Combien de fois j’entendis mon père, comme on caresse la cicatrice sensible au bout du doigt entaillé jadis, déclamer ce passage, que nous reprenions en chœur, dépositaires de cette blessure mémorielle, drainée par la solidarité du maigre clan. Tout comme lui, nous n’en revenions pas de cette offense, dont furent victimes des petits paysans qui n’ignorent pas que, si le printemps dégouline, l’ail nouveau s’étiole dans l’argile gorgée d’eau :

 Il avait tellement plu cette année-là que les aulx en manquèrent.

Trente ans plus tard, mon père en était encore effaré. Je buvais son incompréhension et la muait peu à peu en révolte. S’il n’y avait eu que les aulx, s’étonnait-il, mais ce en – que faisait là, en effet, ce en alambiqué, dont la seule présence témoignait d’un maniérisme, placé à la bourse des salons, avant que le cours n’en fut rapidement déprécié. Bien plus tard, j’eus le sentiment de prendre, pour mon père, une bonne revanche, en lisant comment Léautaud pointait ce en parasite et disgracieux chez Valéry, et même chez Gide, pour en tirer quelque trait où la charité ne fut jamais admise.
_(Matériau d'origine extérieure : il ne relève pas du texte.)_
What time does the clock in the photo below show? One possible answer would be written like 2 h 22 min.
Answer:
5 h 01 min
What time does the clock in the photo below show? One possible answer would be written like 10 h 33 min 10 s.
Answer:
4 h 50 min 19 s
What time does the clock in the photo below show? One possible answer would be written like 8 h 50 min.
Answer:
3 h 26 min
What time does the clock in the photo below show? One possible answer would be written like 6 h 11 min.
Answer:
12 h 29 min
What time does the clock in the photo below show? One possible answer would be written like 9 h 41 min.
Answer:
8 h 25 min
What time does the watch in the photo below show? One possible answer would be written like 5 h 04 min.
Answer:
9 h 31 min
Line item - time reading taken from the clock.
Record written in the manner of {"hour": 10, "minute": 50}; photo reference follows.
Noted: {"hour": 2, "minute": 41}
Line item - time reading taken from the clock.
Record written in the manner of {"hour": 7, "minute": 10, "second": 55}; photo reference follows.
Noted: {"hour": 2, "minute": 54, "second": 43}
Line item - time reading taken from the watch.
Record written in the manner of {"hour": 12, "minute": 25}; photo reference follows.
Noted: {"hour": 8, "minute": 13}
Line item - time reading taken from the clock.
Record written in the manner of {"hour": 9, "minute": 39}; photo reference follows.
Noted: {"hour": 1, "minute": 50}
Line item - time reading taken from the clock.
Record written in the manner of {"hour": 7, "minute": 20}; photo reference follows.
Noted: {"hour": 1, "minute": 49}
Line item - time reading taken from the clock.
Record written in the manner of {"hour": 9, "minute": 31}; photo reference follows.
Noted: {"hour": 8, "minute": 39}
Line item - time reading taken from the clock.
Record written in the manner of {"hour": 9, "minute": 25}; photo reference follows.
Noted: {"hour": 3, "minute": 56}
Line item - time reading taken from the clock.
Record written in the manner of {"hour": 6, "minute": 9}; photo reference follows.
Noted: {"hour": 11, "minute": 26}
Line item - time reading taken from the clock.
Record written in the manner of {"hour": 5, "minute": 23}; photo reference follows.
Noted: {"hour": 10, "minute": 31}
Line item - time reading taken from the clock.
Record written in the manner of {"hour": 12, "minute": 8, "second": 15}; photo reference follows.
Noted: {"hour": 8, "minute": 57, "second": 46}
Quand il avait, pour la première fois rejoint l’école, sans doute en 1917, à quelques mots près, mon père ignorait le français, qu’il apprit donc en immersion, méthode que rejettent aujourd’hui tant d’activistes jacobins, dépensant une énergie si peu citoyenne pour entraver l’apprentissage du basque, du breton, du corse, probablement du flamand, dont l’usage n’a pas disparu aux alentours de Steenvoorde.

Encore en immersion, et pour cause, mon père apprit les rudiments d’une troisième langue, l’allemand, pendant les années de captivité.

 

C’était toujours ma mère qui m’écrivait. Large écriture, où l’usage récent du stylo à bille n’avait pas nui à l’élégance des rondes. Tantôt j’attendais, tantôt je craignais ses lettres. Elle aimait écrire Mon fiston, et m’assurait la chronique des jours ordinaires, que la barrière des hauts murs de cet ancien collège de Jésuites érigeait en autant de merveilles. Je les craignais, puisqu’elles furent nombreuses écrites avec rage, en coup de sang, le jour même où parvenait à l’adresse parentale l’avis que le fiston, eh oui ! Encore une fois, serait collé dimanche prochain, et donc le samedi. Et il y en eut de ces billets de colle, bien au-delà du raisonnable…

Parfois j’allais au devant, puisque j’avais la certitude, non pas de la sanction, mais de l’injustice. Je savais aussi que le pli du lycée

Madame, Monsieur,

J’ai le regret de vous informer que votre fils….

Est l’objet d’une sanction…

Consigné le…

Motif…, etc…

entraînerait des heures pénibles à la maison, pour mes sœurs et mon père, malmenés par la tyrannie d’une mère, qui, qu’elle qu’en fut la violence, protégeait malgré tout ce fils chéri, au point de s’abaisser parfois à frapper à certaines portes, pour tenter de parer aux pires effets auxquels l’inconséquent boursier prêtait si souvent le flanc.

J’étais assuré chaque semaine d’une lettre affectueuse, mon fiston ; elle m’allait bien. Plus que tout, je craignais la seconde : mon fils ! solennelle, me confirmant qu’à la distribution du jeudi matin elle avait, une fois encore, été poignardée. Elle n’avait pas besoin de décacheter. De ma prison scolaire, je l’imaginais bien, la tempête emportant la tribu soumise à sa folie, sa misère, son malheur sans doute. Il suffisait de l’en-tête du lycée.